====== Pasaje extraído ======

DAVID GISTAU – ABC – 13/04/16
· Podemos contemplar cómo los que inflaron el mito, acudieron a sus fiestas y aceptaron sus sobornos tratan de aislarlo.
El apogeo español que consagró a Mario Conde como un modelo social nos pilló jóvenes y fuera de la profesión. Este personaje no lo construyó un solo renglón nuestro. Esa mano no la estrechamos jamás. No lo hicimos nosotros «Honoris Causa» ni confidente áulico del Rey. No elogiamos sus zapatos. No estuvimos en su barrera en los toros, suponiendo que la tuviera, que seguro que sí.
Por eso podemos contemplar con desdén cómo, estos días, los mismos que inflaron el mito, acudieron a sus fiestas y aceptaron sus sobornos tratan de aislarlo como si se hubiera tratado de una anomalía criminal. Y no del arquetipo perfecto de una época, pensada por Scorsese, cuyas ramificaciones corruptoras lo alcanzaron todo (repito: TODO) y que sólo ahora ha perdido una noción de la impunidad cleptocrática que llegó a formar parte de los equilibrios de Estado.
Entre Conde y los Pujol no existen tantas diferencias, más allá de que Conde intentó hacerse con una coartada política después de su caída –comprando nada menos que la última cáscara suarista como los templos trasladados piedra a piedra–, mientras que los Pujol la tuvieron siempre y la dotaron de un inmejorable timbre patriótico. La plata dulce de los noventa, la apoteosis yuparra, lobuna de Wall Street: mortifíquese y disimule sus culpas aquella generación, que la nuestra suficientes problemas propios tiene como para encima hacerse cargo del pelotazo y de Conde en aquel país, el mejor de los posibles para hacer dinero fácil según el lema felipista de cuando la etiqueta de los trajes iba cosida por fuera en la manga.

====== Datos de origen ======

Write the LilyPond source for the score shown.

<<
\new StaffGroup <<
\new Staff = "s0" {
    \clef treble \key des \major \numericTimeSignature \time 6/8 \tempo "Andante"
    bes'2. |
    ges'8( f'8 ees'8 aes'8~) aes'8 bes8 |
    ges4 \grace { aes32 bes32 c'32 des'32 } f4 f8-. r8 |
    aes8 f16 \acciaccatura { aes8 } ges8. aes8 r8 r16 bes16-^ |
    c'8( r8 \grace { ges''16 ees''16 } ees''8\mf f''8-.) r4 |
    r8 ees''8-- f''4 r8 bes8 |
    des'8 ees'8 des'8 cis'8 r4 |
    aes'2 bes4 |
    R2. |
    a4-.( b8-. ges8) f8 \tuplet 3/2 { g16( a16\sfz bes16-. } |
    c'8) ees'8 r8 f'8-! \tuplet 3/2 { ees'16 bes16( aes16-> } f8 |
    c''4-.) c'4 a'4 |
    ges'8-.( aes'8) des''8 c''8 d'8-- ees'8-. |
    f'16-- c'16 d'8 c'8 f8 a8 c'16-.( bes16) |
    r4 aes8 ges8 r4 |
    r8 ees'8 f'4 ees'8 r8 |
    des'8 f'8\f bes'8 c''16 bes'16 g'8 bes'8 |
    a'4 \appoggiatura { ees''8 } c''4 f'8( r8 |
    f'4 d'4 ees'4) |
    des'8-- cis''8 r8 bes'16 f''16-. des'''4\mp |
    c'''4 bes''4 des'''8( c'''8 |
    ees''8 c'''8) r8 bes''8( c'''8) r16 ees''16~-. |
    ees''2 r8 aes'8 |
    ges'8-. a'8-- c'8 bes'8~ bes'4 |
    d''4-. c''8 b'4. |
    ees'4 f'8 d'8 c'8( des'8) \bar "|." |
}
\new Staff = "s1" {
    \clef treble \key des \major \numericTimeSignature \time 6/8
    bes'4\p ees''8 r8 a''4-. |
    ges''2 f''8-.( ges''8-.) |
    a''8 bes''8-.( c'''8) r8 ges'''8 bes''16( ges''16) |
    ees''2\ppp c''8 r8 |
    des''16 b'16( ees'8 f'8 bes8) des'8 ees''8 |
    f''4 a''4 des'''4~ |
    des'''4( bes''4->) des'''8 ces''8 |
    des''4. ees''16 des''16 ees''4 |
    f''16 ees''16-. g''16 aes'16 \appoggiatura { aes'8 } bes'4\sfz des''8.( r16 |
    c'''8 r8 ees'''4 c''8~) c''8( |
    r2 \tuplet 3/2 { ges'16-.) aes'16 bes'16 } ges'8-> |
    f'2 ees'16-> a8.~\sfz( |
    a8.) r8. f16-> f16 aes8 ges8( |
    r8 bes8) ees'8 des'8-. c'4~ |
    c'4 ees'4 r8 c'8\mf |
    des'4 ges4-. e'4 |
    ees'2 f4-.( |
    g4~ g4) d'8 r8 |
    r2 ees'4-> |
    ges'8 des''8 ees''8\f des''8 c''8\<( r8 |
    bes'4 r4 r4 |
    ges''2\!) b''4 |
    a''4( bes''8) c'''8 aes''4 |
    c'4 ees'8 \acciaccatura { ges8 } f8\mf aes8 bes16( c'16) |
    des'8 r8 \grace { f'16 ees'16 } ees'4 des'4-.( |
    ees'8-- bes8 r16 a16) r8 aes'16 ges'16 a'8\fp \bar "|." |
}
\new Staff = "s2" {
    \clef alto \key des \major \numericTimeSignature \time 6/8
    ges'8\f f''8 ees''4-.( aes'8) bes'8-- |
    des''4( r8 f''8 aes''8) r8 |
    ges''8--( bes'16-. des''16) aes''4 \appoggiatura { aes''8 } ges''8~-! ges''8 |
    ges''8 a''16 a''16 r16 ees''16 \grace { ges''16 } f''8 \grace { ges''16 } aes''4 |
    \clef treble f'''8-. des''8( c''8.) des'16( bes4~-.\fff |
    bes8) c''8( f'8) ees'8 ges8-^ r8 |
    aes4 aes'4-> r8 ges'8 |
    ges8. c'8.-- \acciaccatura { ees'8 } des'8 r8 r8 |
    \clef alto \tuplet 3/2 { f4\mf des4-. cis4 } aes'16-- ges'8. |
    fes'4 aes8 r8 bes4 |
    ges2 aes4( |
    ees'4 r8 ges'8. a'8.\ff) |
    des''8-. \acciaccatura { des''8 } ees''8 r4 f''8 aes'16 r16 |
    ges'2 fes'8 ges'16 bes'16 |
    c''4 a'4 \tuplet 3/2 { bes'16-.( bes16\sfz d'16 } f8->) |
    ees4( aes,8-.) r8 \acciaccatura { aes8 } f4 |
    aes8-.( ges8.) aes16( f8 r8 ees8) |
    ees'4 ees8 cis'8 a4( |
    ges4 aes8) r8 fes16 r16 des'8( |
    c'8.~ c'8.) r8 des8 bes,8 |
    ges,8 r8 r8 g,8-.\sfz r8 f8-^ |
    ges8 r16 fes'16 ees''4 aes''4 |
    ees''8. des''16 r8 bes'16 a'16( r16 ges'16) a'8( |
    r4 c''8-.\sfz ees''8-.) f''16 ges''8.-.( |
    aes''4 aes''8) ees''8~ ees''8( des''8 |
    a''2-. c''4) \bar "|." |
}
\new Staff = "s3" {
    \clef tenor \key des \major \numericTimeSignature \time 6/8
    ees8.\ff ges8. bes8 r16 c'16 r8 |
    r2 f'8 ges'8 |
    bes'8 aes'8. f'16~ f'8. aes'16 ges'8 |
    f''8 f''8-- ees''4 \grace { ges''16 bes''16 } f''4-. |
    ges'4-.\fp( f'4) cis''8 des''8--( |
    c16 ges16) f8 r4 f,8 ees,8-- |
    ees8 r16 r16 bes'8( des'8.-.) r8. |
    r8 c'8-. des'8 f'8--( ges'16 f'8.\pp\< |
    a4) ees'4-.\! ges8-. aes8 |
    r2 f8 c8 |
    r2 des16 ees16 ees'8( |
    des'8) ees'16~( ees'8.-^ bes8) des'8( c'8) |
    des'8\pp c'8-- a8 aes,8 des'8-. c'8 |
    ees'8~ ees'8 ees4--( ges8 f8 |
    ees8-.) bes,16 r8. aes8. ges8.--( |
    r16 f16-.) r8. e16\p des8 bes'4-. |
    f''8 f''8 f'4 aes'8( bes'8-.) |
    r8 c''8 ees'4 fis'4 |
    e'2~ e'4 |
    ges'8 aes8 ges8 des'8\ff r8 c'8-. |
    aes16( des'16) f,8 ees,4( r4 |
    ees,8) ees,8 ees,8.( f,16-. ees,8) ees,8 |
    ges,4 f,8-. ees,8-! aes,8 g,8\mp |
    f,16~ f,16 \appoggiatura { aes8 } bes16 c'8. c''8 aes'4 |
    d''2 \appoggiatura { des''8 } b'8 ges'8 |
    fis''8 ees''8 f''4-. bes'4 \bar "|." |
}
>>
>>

======

_Orden de trabajo A_.
Enumera las acciones que la columna sobre Mario Conde atribuye a quienes ahora tratan de aislarlo.
_Orden de trabajo B_.
Reproduce de la columna sobre Mario Conde todo el texto comprendido desde "Entre Conde y" hasta "en la manga.".
_Orden de trabajo C_.
Prosigue la columna sobre Mario Conde a partir de su última frase.

_Respuesta A_.
Inflaron el mito, acudieron a sus fiestas y aceptaron sus sobornos.

_Respuesta B_.
Entre Conde y los Pujol no existen tantas diferencias, más allá de que Conde intentó hacerse con una coartada política después de su caída –comprando nada menos que la última cáscara suarista como los templos trasladados piedra a piedra–, mientras que los Pujol la tuvieron siempre y la dotaron de un inmejorable timbre patriótico. La plata dulce de los noventa, la apoteosis yuparra, lobuna de Wall Street: mortifíquese y disimule sus culpas aquella generación, que la nuestra suficientes problemas propios tiene como para encima hacerse cargo del pelotazo y de Conde en aquel país, el mejor de los posibles para hacer dinero fácil según el lema felipista de cuando la etiqueta de los trajes iba cosida por fuera en la manga.

_Respuesta C_.
Esta nueva detención al menos silenciará a los más contumaces de los de entonces. A los que aún cultivaban el ideal, promovido por el propio Conde, del hombre honorable que es agredido y alienado por la perversión del sistema. Hasta Jesús Gil jugó a eso, cabe recordar, con aquella guayabera y ese Cristo de Dalí en oro, emboscado en la pelambrera del pecho, que fueron símbolos de un tiempo y de una jet tanto como la gomina. En este sentido, Mario Conde también es un síntoma de su segundo tiempo.
El que esta vez además es el nuestro y ha consagrado el prestigio de cualquier discurso disolvente que se ampare en otra coartada política: la «antisistema». Antisistema se puede ser de muchas formas. Es un cauce oportunista que está en el origen de buena parte de los personajes emergentes.
Pero, de todas las maneras posibles de ser un antisistema, la más cínica es la que ejercen en la actualidad ciertos personajes que siempre fueron sistema puro, que se hicieron ricos y famosos dentro del sistema, que estuvieron integrados y acapararon poder, y que sólo después de su expulsión repararon en la maldad natural del «Sistema» y se hicieron pasar por víctimas castigadas por su honradez, como falsos profetas en el templo de los cambistas.
La falacia de los nuevos Dreyfuss: ellos también son una consecuencia del encanallamiento general y de la asombrosa profusión de caraduras destinados a ser alguien.